## What you should do
Scan the listing below. Copy each line that contains "temps".

## Given data
=== Section Start ===

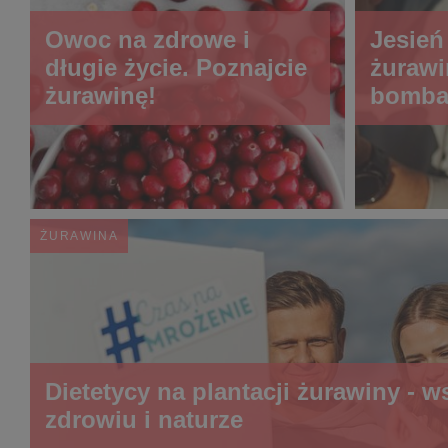
Owoc na zdrowe i
Jesień
długie życie. Poznajcie
żurawi
żurawinę!
bomba 
polski
ŻURAWINA
Dietetycy na plantacji żurawiny - w
zdrowiu i naturze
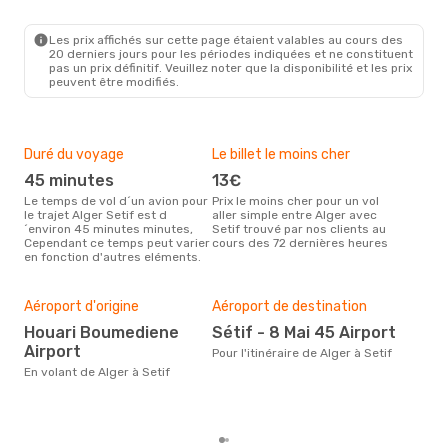
Les prix affichés sur cette page étaient valables au cours des
20 derniers jours pour les périodes indiquées et ne constituent
pas un prix définitif. Veuillez noter que la disponibilité et les prix
peuvent être modifiés.
Duré du voyage
Le billet le moins cher
Hau
45 minutes
13€
m
Le temps de vol d´un avion pour
Prix le moins cher pour un vol
Il semblerait que mars soit la
le trajet Alger Setif est d
aller simple entre Alger avec
péri
´environ 45 minutes minutes,
Setif trouvé par nos clients au
voya
Cependant ce temps peut varier
cours des 72 dernières heures
les 
en fonction d'autres eléments.
notr
Bud
sim
Aéroport d'origine
Aéroport de destination
90
Houari Boumediene
Sétif - 8 Mai 45 Airport
Le prix d'un billet d´avion Alger -
Airport
Seti
Pour l'itinéraire de Alger à Setif
90 €
En volant de Alger à Setif
6 de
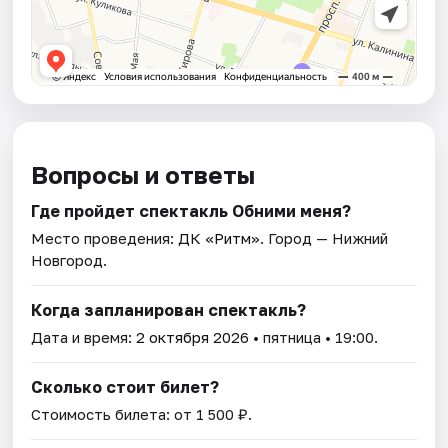
Вопросы и ответы
Где пройдет спектакль Обними меня?
Место проведения:
ДК «Ритм»
. Город — Нижний
Новгород.
Когда запланирован спектакль?
Дата и время:
2 октября 2026
• пятница • 19:00.
Сколько стоит билет?
Стоимость билета: от 1 500 ₽.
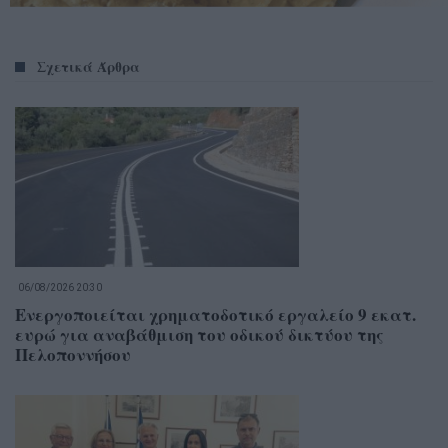
Σχετικά Άρθρα
06/08/2026 20:30
Ενεργοποιείται χρηματοδοτικό εργαλείο 9 εκατ.
ευρώ για αναβάθμιση του οδικού δικτύου της
Πελοποννήσου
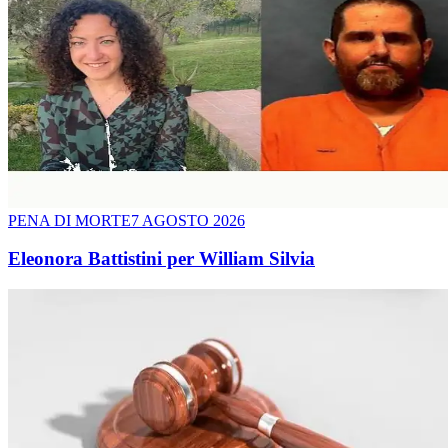
PENA DI MORTE
7 AGOSTO 2026
Eleonora Battistini per William Silvia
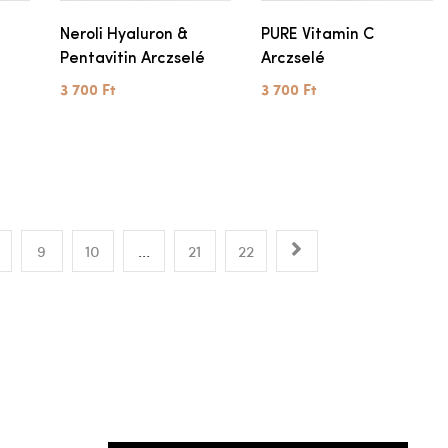
Neroli Hyaluron &
PURE Vitamin C
Pentavitin Arczselé
Arczselé
3 700 Ft
3 700 Ft
9
10
...
21
22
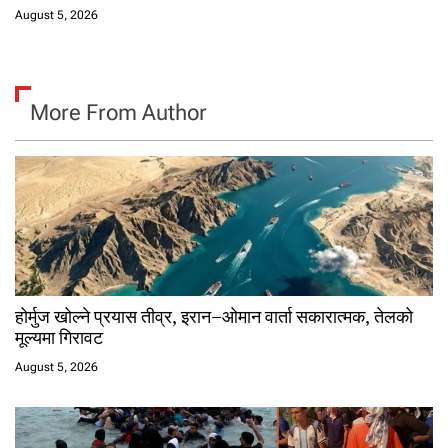
August 5, 2026
More From Author
होर्मुज खोल्ने प्रयास तीव्र, इरान–ओमान वार्ता सकारात्मक, तेलको
मूल्यमा गिरावट
August 5, 2026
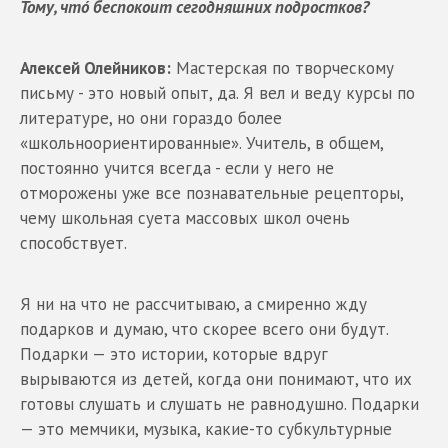
Тому, чтó беспокоит сегодняшних подростков?
Алексей Олейников:
Мастерская по творческому
письму - это новый опыт, да. Я вел и веду курсы по
литературе, но они гораздо более
«школьноориентированные». Учитель, в общем,
постоянно учится всегда - если у него не
отморожены уже все познавательные рецепторы,
чему школьная суета массовых школ очень
способствует.
Я ни на что не рассчитываю, а смиренно жду
подарков и думаю, что скорее всего они будут.
Подарки — это истории, которые вдруг
вырываются из детей, когда они понимают, что их
готовы слушать и слушать не равнодушно. Подарки
— это мемчики, музыка, какие-то субкультурные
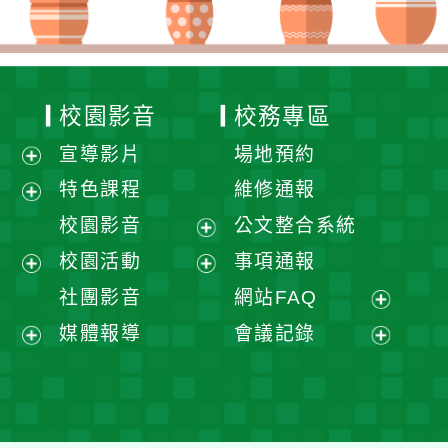
校園影音
校務專區
宣導影片
場地預約
展
特色課程
維修通報
開
展
校園影音
公文整合系統
選
開
展
校園活動
事項通報
單
選
開
展
展
社團影音
網站FAQ
單
選
開
開
展
媒體報導
會議記錄
單
選
選
開
展
展
單
單
選
開
開
單
選
選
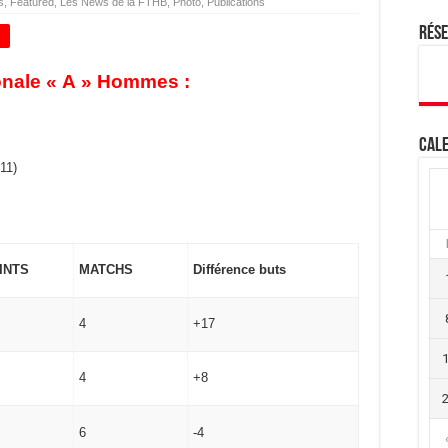
s
,
Featured
,
Les News de la FTHB
,
Photo
,
Publications
Rés
+
onale « A » Hommes :
Cale
11)
INTS
MATCHS
Différence buts
4
+17
4
+8
6
-4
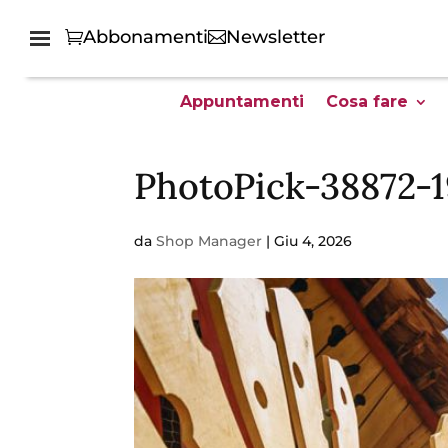
Abbonamenti
Newsletter
Appuntamenti
Cosa fare
PhotoPick-38872-
da
Shop Manager
|
Giu 4, 2026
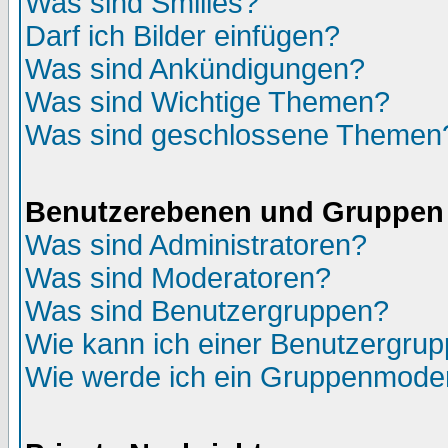
Was sind Smilies?
Darf ich Bilder einfügen?
Was sind Ankündigungen?
Was sind Wichtige Themen?
Was sind geschlossene Themen
Benutzerebenen und Gruppen
Was sind Administratoren?
Was sind Moderatoren?
Was sind Benutzergruppen?
Wie kann ich einer Benutzergrup
Wie werde ich ein Gruppenmode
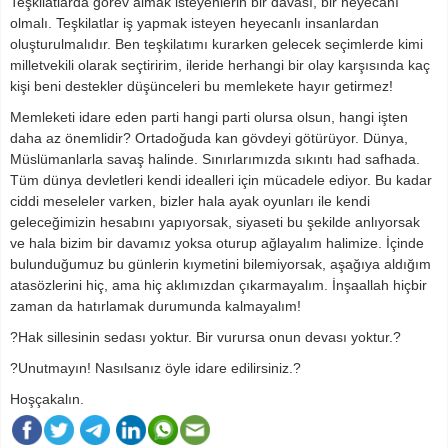
Teşkilatlarda görev almak isteyenlerin bir davası, bir heyecanı
olmalı. Teşkilatlar iş yapmak isteyen heyecanlı insanlardan
oluşturulmalıdır. Ben teşkilatımı kurarken gelecek seçimlerde kimi
milletvekili olarak seçtiririm, ileride herhangi bir olay karşısında kaç
kişi beni destekler düşünceleri bu memlekete hayır getirmez!
Memleketi idare eden parti hangi parti olursa olsun, hangi işten
daha az önemlidir? Ortadoğuda kan gövdeyi götürüyor. Dünya,
Müslümanlarla savaş halinde. Sınırlarımızda sıkıntı had safhada.
Tüm dünya devletleri kendi idealleri için mücadele ediyor. Bu kadar
ciddi meseleler varken, bizler hala ayak oyunları ile kendi
geleceğimizin hesabını yapıyorsak, siyaseti bu şekilde anlıyorsak
ve hala bizim bir davamız yoksa oturup ağlayalım halimize. İçinde
bulunduğumuz bu günlerin kıymetini bilemiyorsak, aşağıya aldığım
atasözlerini hiç, ama hiç aklımızdan çıkarmayalım. İnşaallah hiçbir
zaman da hatırlamak durumunda kalmayalım!
?Hak sillesinin sedası yoktur. Bir vurursa onun devası yoktur.?
?Unutmayın! Nasılsanız öyle idare edilirsiniz.?
Hoşçakalın.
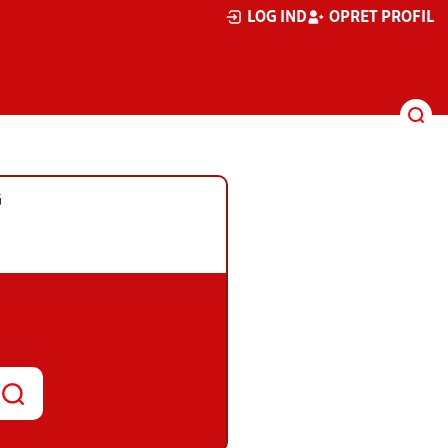
LOG IND
OPRET PROFIL
G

=== Section End ===

## Output for this exercise
Le temps de vol d´un avion pour
Cependant ce temps peut varier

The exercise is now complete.